High School Couples

There are different types of high school couples and many different labels, but for today's purposes we'll only talk about three: the Inseparables, the Never-Touches, and the Out-of-the-Bag Friend Zoners. Most couples can be classified into these three areas and put into different subcategories but let's just focus on the bigger picture here, shall we?

The Inseparables

"[A relationship] is when a man and woman become as one...” -Unknown

These couples are practically melded together; and in effect, for all intents and purposes, have become One Being. These are the couples that can't possibly survive being more than six inches away from each other for longer than ten seconds. These are the couples that know exactly how long they can hold their breath because it coincides exactly with how long their last record breaking make-out session lasted. These are the couples that are never heard to complain about spending too much time apart from each other, as they never come up long enough to get the words out.

Inseparable couples are often at the butt of jokes made by those of us who are single; the couples are so intertwined, however, that they cannot be bothered by their intense scenes of gruesome intimacy becoming the laughing stock of many others.

The Never-Touches

"Subdue your appetites…and you've conquered human nature." -Charles Dickens

This category is the polar opposite of the Inseparables. This ultimate show of abstinence from touch is a great sacrifice for both parties and may stem from a multitude of ideas: big on religion, not really being into the relationship, or a phobia of touch or getting pulled too far in. To be a Never-Touch relies on how much PDA (and unPDA) a couple willingly participates in. Couples put into the "Never-Touches" category most often consist of religious persons but it’s definitely not a requirement to be placed into the division- it does help to get you qualified though.

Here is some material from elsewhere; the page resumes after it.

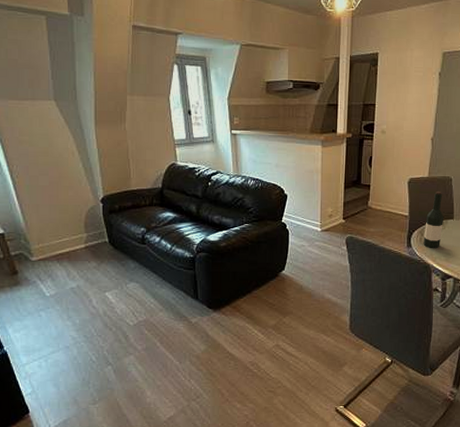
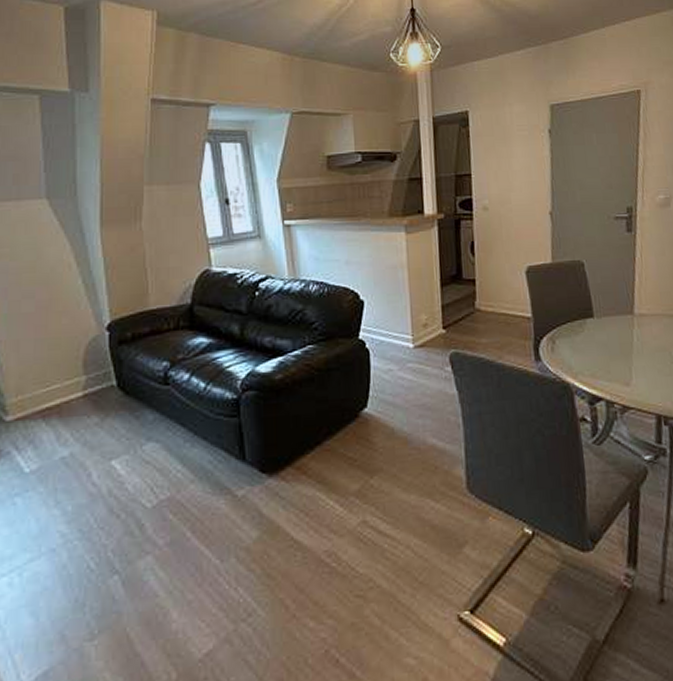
wine bottle: present [423,192,444,248] -> none [556,281,581,360]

Sometimes the not touching is brought on by not really being invested in the relationship. These types of Never-Touches may have started out as Inseparables- or something in the middle of the two- but then one or both participants no longer care enough about their involvement and then the two grow apart. Physical contact is the first to go. But the deterioration of relationships is a whole other topic.

Another reason for a Never-Touch coming into fruition is the fear of physical touch or becoming too entangled in the relationship. The phobia of touch can come from different situations like abuse and such or the misgiving at entering too deep into an affair from a bad break-up experienced long ago. Those afraid of emotional scars try to keep a physical distance between them and their partners.

The Out-of-the-Bag Friend Zoners

".. He does everything a boyfriend would do- without the benefits." -Gina B.

The friend zone (or Justfriendistan): a desolate, sad place to be. Most "couples" -the word being placed in quotation marks as the pair cannot be appropriately associated with the term- start as friends, as most are apt to do, and then evolve into something else as one of the two start to feel more for the other while the other would like to remain just friends. Being placed in the friend zone is usually experienced by the male but females enjoy it from time to time also. These pairs are often touchy-feely but not as much as the Inseparables.

Friendzoners often feel a security in the coupling they don't often find in a normal relationship; hence, they never allow the association to progress in order to keep that security untouched and away from jeopardy. Friendzonees find it very hard to get themselves out of the situation they have become embraced in. They can't really pull themselves out and come to be something more- boyfriend or girlfriend- to the other and they can't totally let go of the relationship either because they still have feelings for them. The friend zone is not an easy place to be.

Relationships are a hard thing to examine (and achieve) but understanding how they work can be made easier if they're categorized into groups. General groups such as Inseparable, Never-Touch, and Friendzoners are a great way to start the studying of associations of two people. To distinguish different aspects of a relationship is easier if it can be compared to a generality of all couples.


 Sources Cited

B, Gina. "What's so bad about the friend zone?." Chicago Tribune. N.P., 2007. Web.

Dickens, Charles. The Life and Adventures of Nicholas Nickleby. Chapman & Hall, 1839.